I don't think that has ever happened to me before. How odd: the boy who never studied has become a man who does little else. After the moment is over I go back to work.

Merry Christmas, Happy New Year, everyone. May your 2010 be full of epiphanies, and become the year where we all turn into what we were meant to be.


Some end of year notes

Here
you can read a copy of DPIC's yearly report on capital punishment in America. Not that they projected 19 executions in the State of Texas. The total ended up being 24. Why anyone continues to low-ball the numbers around here is beyond me.


An interesting piece on the broken clemency system here in Texas.


Here is an interesting report on the economic costs of the death penalty in America, and how to better spend money.



And finally, here is the a link to the blog of a new acquaintance of mine here on the Row. I like his writing, and I really respect the way Roy handles himself back here. I hope you enjoy his blog as much as I do.




© Copyright 2009 by Thomas Bartlett Whitaker.
All rights reserved.

Wednesday, December 16, 2009

The Truth about The_Truth

December 16, 2009

“A man who has not passed through the inferno of his passions has never overcome them. They then dwell in the house next door, and at any moment a flame may dart out and set fire to his own house. Whenever we give up, leave behind, and forget too much, there is always the danger that the things we have neglected will return with added force.”

Carl Jung


What a mood I’ve been in lately. I far overshot simple “jerk” status in my last entry, and proceeded straight into the realms of “Grade-A Asshole.” I regret actually mailing that one out. Even I thought I was being arrogant (which says a hell of a lot, I think). I am sorry. Some things built up. And some things needed to be said, though I certainly didn’t say them in the right way. I think that is a major problem of mine: using the wrong tone of voice to argue a concept which is fairly logically consistent. I’ll be paying special attention to this for the near future, I promise. I suspect that Jung’s “inferno of passions” gets the best of all of us, from time to time. (If you are ever bored, his descriptions of your “shadow” are really some amazing reading.) I do think that there is a bit of a double standard for people in my position to act with a level of nobility that few could actually sustain, but thems the breaks. That is what happened when you end up on DR, and decide to publish some of your private thoughts online.
-*-
◆ TASK DESCRIPTION ◆
What comes next in the death row blog post above? Continue it from its final sentence.

◆ RECORD SET ◆
-*-
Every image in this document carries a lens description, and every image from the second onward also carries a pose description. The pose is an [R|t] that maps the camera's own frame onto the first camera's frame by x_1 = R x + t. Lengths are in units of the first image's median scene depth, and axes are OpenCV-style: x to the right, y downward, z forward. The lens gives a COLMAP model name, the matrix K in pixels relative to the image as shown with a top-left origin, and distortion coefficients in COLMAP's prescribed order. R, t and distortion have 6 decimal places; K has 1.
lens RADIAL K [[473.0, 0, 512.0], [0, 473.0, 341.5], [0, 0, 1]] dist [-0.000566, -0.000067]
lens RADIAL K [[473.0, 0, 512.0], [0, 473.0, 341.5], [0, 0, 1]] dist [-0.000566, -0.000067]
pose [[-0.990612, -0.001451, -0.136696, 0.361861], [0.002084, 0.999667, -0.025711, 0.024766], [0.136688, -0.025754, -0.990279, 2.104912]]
-*-
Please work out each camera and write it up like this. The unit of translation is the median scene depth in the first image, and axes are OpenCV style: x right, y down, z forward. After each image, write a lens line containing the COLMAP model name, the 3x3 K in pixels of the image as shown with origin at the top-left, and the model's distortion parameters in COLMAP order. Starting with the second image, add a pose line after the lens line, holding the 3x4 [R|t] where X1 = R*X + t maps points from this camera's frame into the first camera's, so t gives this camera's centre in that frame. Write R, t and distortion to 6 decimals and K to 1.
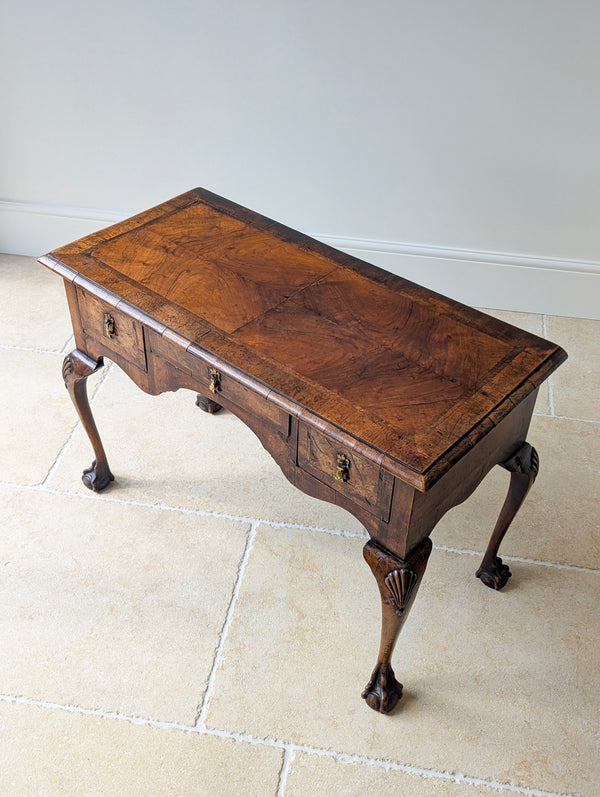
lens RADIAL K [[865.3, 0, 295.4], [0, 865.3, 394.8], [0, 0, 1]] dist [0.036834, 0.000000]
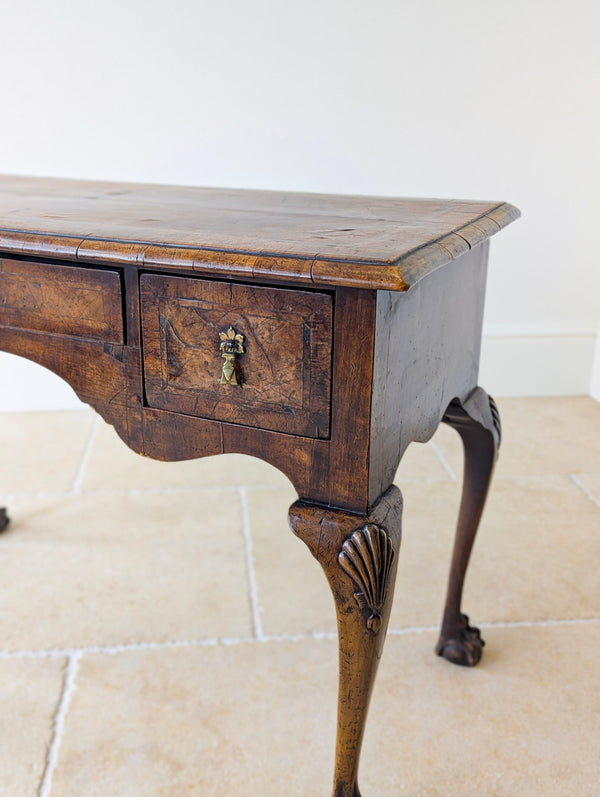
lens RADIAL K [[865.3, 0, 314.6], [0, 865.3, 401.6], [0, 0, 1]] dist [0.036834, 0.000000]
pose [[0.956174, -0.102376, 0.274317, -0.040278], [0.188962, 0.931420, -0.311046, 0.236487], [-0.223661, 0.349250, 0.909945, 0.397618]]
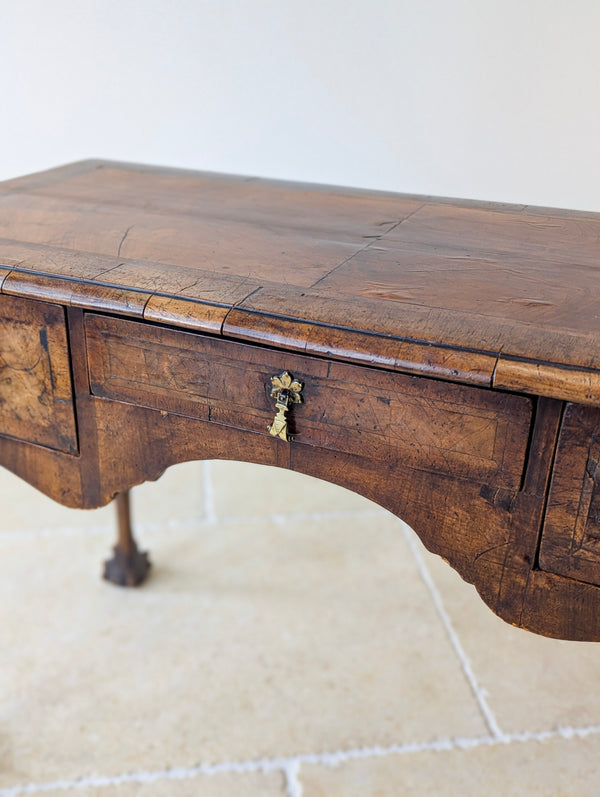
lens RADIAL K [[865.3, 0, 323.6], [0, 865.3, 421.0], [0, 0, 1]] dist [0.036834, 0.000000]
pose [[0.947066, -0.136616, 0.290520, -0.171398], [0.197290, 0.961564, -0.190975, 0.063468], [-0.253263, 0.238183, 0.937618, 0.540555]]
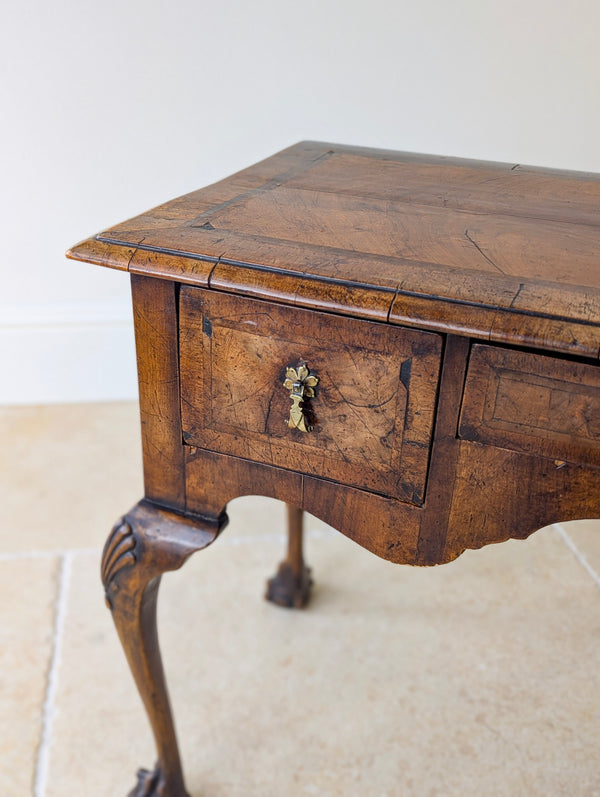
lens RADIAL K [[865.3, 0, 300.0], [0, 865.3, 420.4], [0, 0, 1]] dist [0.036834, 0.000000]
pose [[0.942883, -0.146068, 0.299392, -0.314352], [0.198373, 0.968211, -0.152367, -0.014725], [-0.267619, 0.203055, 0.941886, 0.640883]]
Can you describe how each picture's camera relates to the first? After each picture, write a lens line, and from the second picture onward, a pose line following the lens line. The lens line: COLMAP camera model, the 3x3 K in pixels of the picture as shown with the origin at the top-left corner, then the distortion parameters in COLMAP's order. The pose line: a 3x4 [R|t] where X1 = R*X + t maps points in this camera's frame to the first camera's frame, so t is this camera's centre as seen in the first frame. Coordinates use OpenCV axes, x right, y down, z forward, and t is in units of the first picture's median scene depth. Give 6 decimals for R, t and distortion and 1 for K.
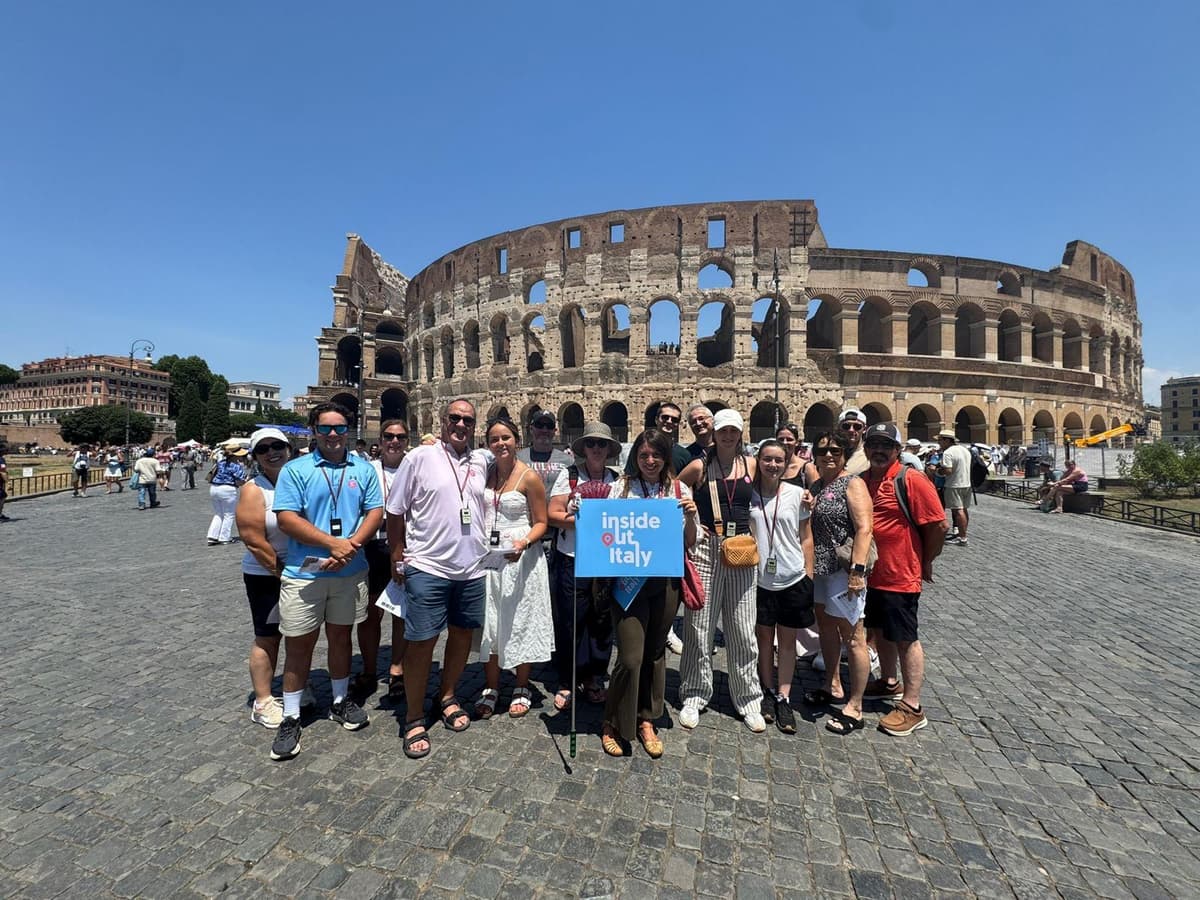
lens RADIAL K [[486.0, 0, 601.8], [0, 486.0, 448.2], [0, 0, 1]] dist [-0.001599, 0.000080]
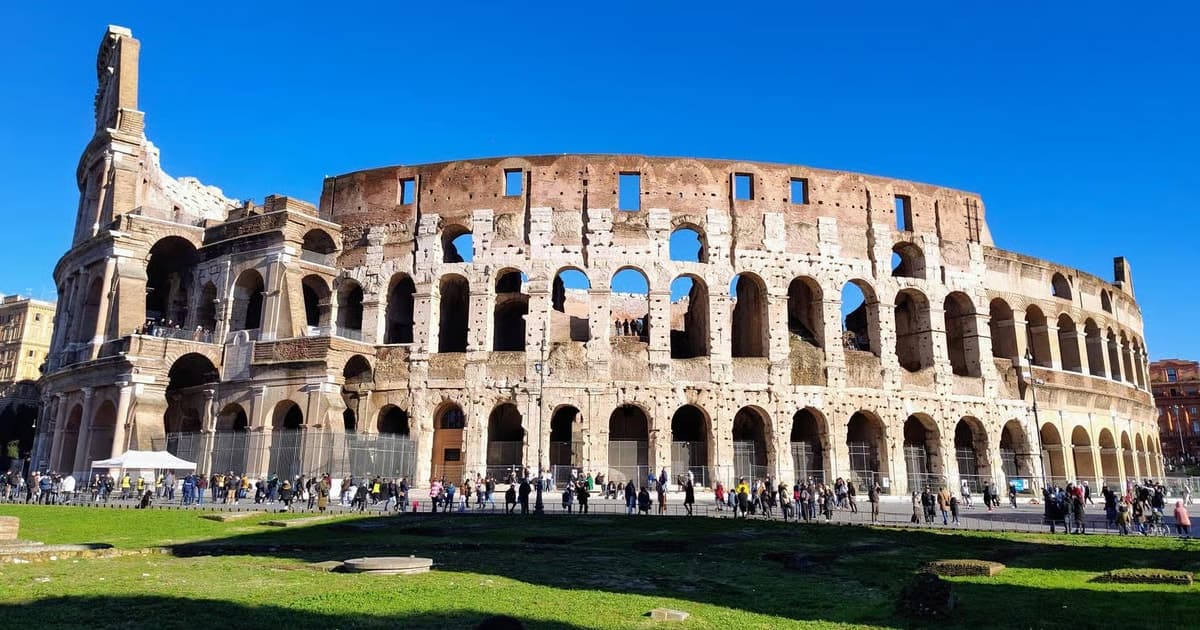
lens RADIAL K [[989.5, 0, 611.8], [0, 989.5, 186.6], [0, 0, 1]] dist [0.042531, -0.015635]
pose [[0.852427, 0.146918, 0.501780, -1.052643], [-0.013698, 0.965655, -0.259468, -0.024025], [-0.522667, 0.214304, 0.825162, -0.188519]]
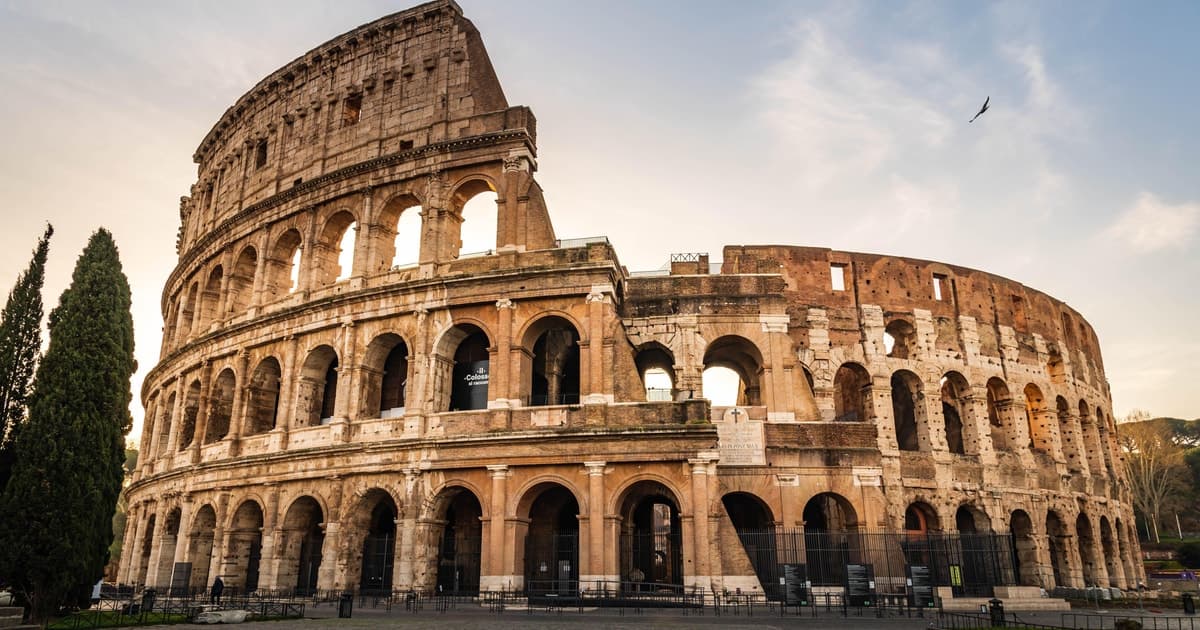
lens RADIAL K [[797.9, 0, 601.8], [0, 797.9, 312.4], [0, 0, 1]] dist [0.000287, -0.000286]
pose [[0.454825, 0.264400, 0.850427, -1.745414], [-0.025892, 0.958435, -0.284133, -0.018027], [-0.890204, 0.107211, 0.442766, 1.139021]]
-*-
◆ ANSWER BOX ◆
It is with that focus that I am going to response to your post, "the_truth." (You can read the full post here.) Thanks for writing. You bring up a couple of divergent points here, and I will attempt to address them in order.

First, you are correct in your assessments of the guards. I have a tendency to focus on the lowest…oh, say 25% of the workforce here, and project the image that everyone in gray (and blue…the laws wear blue cotton shirts now, something new since you were down) are bullies. I don’t think that this was intentionally done, but I can see how you might think it was. Every time that I think about writing something positive about one of them, something comes up, or it doesn’t really fit the rest of the piece. I think you will agree with me that if I were to call out a guard by name, and say something positive about him or her, that they would be instantly transferred to another portion of the unit. Given the events of the past year and the consistent problems with contraband making its way behind the walls, any glowing character portrayal of an officer would cause the OIG to investigate. (To see an example of the continued issue of contraband in state prisons, see this story about an inmate who actually managed to get a gun behind bars.) You tend to see this a lot: a guard gets a rep for being “friendly,” and they get moved. Any hint of a relationship between an inmate and a guard is terminated with extreme rapidity.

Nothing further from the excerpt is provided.